Am Draht betreiben lässt sich auch der Teufel Real Blue Pro, den wir als Over-Ear der gehobenen Preisklasse mit sehr guter Klangbewertung ebenfalls zum Hörtest heranzogen. Dass der Cayin N3-Ultra an beiden eine äußerst starke Performance ablieferte, verwunderte mich nicht. Schließlich hatte ich schon mal vor Jahren für die Zeitschrift AUDIO 06/21 den Cayin C9 Kopfhörer-Verstärker mit Röhren getestet und für gut befunden. Der nutzte damals aber keine klassischen Militär-Röhren, sondern moderne Korg Nutube 6P1 (Direct Heated Trioden, kurz DHT).
Viel überraschender fand ich angesichts der verbreiteten Klischees nach der langen Zeit den geringen Unterschied zwischen der Transistor-Ausgangsstufe und den beiden Röhren-Modi. Ja, es tat sich etwas im Bass, der mit Transistor etwas straffer kickte, aber dabei im gleichen Maße weniger satt wirkte. Bei Stimmen gab es ebenfalls einen hörbaren Unterschied, der sich allerdings schlecht in Worte fassen lässt. Eher schon lässt sich sagen, dass das Messing von Becken mit beiden Röhren-Betriebsarten irgendwie prägnanter, feiner und einfach authentischer klang. Eben mehr nach Messing.
Klassik und Moderne prallen im Cayin N3-Ultra aufeinander
Noch feiner fielen freilich die Unterschiede zwischen dem Röhren-Betrieb im Modus „Classic“ gegenüber „Modern“ aus. Was schöner erscheint, ist nicht nur äußerst subjektiv und subtil, es hängt vor allem von der Aufnahme ab. Ich würde weder „Classic“, noch dem Röhren-Modus ansich das angestammte Prädikat „wärmer“ gegenüber der Transistor-Ausgangsstufe verleihen – auch wenn die Raytheon-Röhren des Cayin N3-Ultra nach jedem Umschalten erst mal einige Sekunden zum Aufwärmen brauchen. Es klingt mit der Old-School-Technologie eher glanzvoller, „goldener“ denn wärmer.

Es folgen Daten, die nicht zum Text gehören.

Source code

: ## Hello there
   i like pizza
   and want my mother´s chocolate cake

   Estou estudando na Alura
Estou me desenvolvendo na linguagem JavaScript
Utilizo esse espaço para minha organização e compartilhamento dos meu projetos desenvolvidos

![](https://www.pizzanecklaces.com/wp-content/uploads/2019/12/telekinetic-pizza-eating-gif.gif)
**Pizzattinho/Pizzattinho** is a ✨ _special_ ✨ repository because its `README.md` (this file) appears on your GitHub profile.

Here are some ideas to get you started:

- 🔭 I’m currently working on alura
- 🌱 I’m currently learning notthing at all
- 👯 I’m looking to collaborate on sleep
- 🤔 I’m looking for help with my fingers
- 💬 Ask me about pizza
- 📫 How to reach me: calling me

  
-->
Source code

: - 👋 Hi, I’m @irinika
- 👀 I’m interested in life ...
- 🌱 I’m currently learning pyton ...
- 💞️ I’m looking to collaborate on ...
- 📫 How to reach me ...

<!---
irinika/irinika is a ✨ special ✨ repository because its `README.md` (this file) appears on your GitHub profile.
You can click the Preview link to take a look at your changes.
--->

Gerade die Höhen kommen eindrucksvoller, aber ohne jegliche Schärfe aus den beiden verschiedenen Kopfhörern. In Verbindung mit dem exzellenten Beyerdynamic Xelento 2 entsteht so ein Klangebilde für Feingeister, die sich einer für In-Ears selten gehörten Weite und Räumlichkeit erfreuen dürfen. Hier entsteht Präzision ohne jegliche Penetranz oder Härte. Der Schmelz ist einmalig und lässt Klassik zum Erlebnis werden, das gerade unter Ohrkanal-Hörern seines Gleichen sucht. Auch Jazz und Singer/Songwriter wie Tori Amos klingen gerade mit Live-Aufnahmen extrem filigran, homogen und räumlich.
Für elektronische Musik, Hip Hop und alles, was im Bass nicht nur ultra-präzise wie mit dem Xelento-In-Ear, sondern auch besonders voluminös, druckvoll klingen soll, empfiehlt sich die Kombination aus Transistor-Timbre und einem guten Over-Ear wie dem Teufel, den wir aus klanglichen Gründen zum Hörtest heranzogen, den wir aber konzeptionell nicht unbedingt für den Cayin N3-Ultra empfehlen würden – es sei denn, es geht darum, ihn auch hin und wieder via Bluetooth mit dem Smartphone zu verwenden. Die beste Kombination in Sachen Punch und Speed war dabei zwar der Transistor-Modus, doch auch die Performance im Röhren-Modus hatte jede Menge Drive und Charme.
Cayin N3-Ultra Fazit und Alternativen
Mit dem Cayin N3-Ultra macht der Röhrenspezialist aus China wieder einen Schritt nach vorne, was seine von Audiophilen geschätzten HR-Player für die Westentasche betrifft. Der Vorgänger sorgte für Furore, doch die kleinen Verbesserungen zeigen, dass die Marke die Wünsche der User aufgreift und trotz hohem Aufwands und gediegener Verarbeitung zu einem erschwinglichen Preis umsetzt. Durch die verschiedenen Ausgangsstufen mit unterschiedlichen Timbres und die dreistufige Gain-Anpassung lässt sich der DAP perfekt auf den jeweiligen Kopfhörer abstimmen. Zu dem in Verbindung mit dem Austrian Audio „The Composer“ getesteten High-Resoltion-Player Astell&Kern KANN Ultra hält der Cayin preislich einen so großen Abstand, dass wir hier keine Alternative präsentieren.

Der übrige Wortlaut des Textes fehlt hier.